Despite continuing official EU reaffirmations of Turkey's eligibility for full membership, the reality of de facto rejection has increasingly sunk in. Not only is Turkey omitted from the list of countries (Poland, Hungary, the Czech Republic, Slovenia, Estonia and Cyprus) with which accession negotiations have already begun, it is also left out of a projected second wave of expansion that will include five additional countries: Bulgaria, Romania, Lithuania, Latvia and Slovakia.

Why is Turkey being excluded? A variety of reasons have been given, including the Kurdish problem and related issues of human rights, Turkey's macroeconomic situation, and the opposition of Greece because of the Cyprus situation. But there is some indication of a softening of the Greek position, provided Turkey does not place roadblocks in the way of Cyprus's current efforts to join the EU. As for the Kurdish problem, Turkey is making progress in working out a peaceful solution. And the EU acknowledges that the country is headed in the right direction in reforming its economy.

If EU standards for resolving these problems are ultimately met, will Turkey then be admitted? Many Turkish leaders believe this unlikely because of officially unspoken EU apprehensions. Turkey's population of 64 million is second in size only to Germany's among present and prospective members of the EU. In some European circles, this sends up several red flags.

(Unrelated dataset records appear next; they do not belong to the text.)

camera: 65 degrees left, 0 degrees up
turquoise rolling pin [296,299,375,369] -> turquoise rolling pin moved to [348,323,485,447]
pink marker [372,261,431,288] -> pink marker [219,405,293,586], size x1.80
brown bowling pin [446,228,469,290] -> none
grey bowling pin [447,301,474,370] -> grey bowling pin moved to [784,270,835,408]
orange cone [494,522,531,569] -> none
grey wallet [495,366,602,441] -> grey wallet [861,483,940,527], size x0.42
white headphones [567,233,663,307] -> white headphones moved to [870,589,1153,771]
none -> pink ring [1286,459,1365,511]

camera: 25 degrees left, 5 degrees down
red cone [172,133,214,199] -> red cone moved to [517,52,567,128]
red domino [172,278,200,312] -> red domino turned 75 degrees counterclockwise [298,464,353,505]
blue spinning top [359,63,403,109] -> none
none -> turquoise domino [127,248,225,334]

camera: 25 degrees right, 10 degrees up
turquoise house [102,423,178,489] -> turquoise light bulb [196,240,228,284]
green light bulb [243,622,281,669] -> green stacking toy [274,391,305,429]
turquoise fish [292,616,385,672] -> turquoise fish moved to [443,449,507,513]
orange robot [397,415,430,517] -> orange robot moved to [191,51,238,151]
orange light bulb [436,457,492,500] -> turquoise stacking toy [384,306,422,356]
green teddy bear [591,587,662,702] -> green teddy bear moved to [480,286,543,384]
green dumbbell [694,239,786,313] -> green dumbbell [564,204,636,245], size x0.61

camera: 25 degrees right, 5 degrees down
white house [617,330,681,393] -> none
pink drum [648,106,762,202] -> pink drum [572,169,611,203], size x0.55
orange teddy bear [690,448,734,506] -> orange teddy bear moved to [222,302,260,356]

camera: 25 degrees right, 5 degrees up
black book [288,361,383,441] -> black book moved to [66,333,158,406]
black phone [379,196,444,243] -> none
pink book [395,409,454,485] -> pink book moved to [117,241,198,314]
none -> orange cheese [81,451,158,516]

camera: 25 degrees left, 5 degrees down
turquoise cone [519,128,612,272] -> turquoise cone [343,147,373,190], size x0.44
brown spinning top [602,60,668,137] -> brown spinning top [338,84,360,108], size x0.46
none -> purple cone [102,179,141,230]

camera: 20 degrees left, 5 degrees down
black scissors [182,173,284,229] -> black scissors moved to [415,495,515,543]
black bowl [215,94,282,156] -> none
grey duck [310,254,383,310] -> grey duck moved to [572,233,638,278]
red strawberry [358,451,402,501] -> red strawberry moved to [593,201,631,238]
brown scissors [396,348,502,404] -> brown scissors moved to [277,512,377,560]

If admitted, would Turkey exert undue weight in EU decision-making? With EU membership entailing the free movement of workers, what effects would the admission of a populous and relatively low-income country have on European labor markets? And finally, would the EU be willing to integrate fully with a country that is almost entirely Muslim? None of these considerations is discussed openly, but they are clearly in the background of the debate.

The EU's equivocation has bred Turkish disaffection from Europe and plays into the political hands of the Islamists who as recently as 1996 were at the helm of the government. Clearly, the enormous U.S. stake in a secular, Western-oriented Turkey warrants action by the United States to offset the EU's arm's length treatment and to strengthen and solidify the country's Western political and economic integration.

One such step would be for the United States to offer to negotiate a free-trade agreement with Turkey. Indeed, there is precedent for such a bilateral agreement, one motivated more by political considerations than economic advantages, and that is the 1985 U.S. free-trade agreement with Israel.

But the economic rationale for such an agreement with Turkey should not be dismissed. For Turkey the advantages are obvious; the United States ranks second as a market for its exports and third as a source of its imports. For the United States, Turkey is one of the world's 10 big "emerging markets," and this country is Turkey's largest foreign investor.

A U.S.-Turkey free-trade agreement would not be a substitute for Turkish membership in the EU, a goal that Turkey should continue to pursue as it gets its political and economic house in order. But it would help compensate for a growing belief in Turkey that the country has little prospect of entry into the EU mainly because of European prejudice against a Muslim country. In light of Turkey's strategic role as a U.S. ally in a rough neighborhood, a U.S.-Turkey free-trade agreement would help consolidate Turkey's Western orientation and contribute to stability in a highly volatile region of the world.

The writer is William L. Clayton professor of international economics at Johns Hopkins University's School of Advanced International Studies.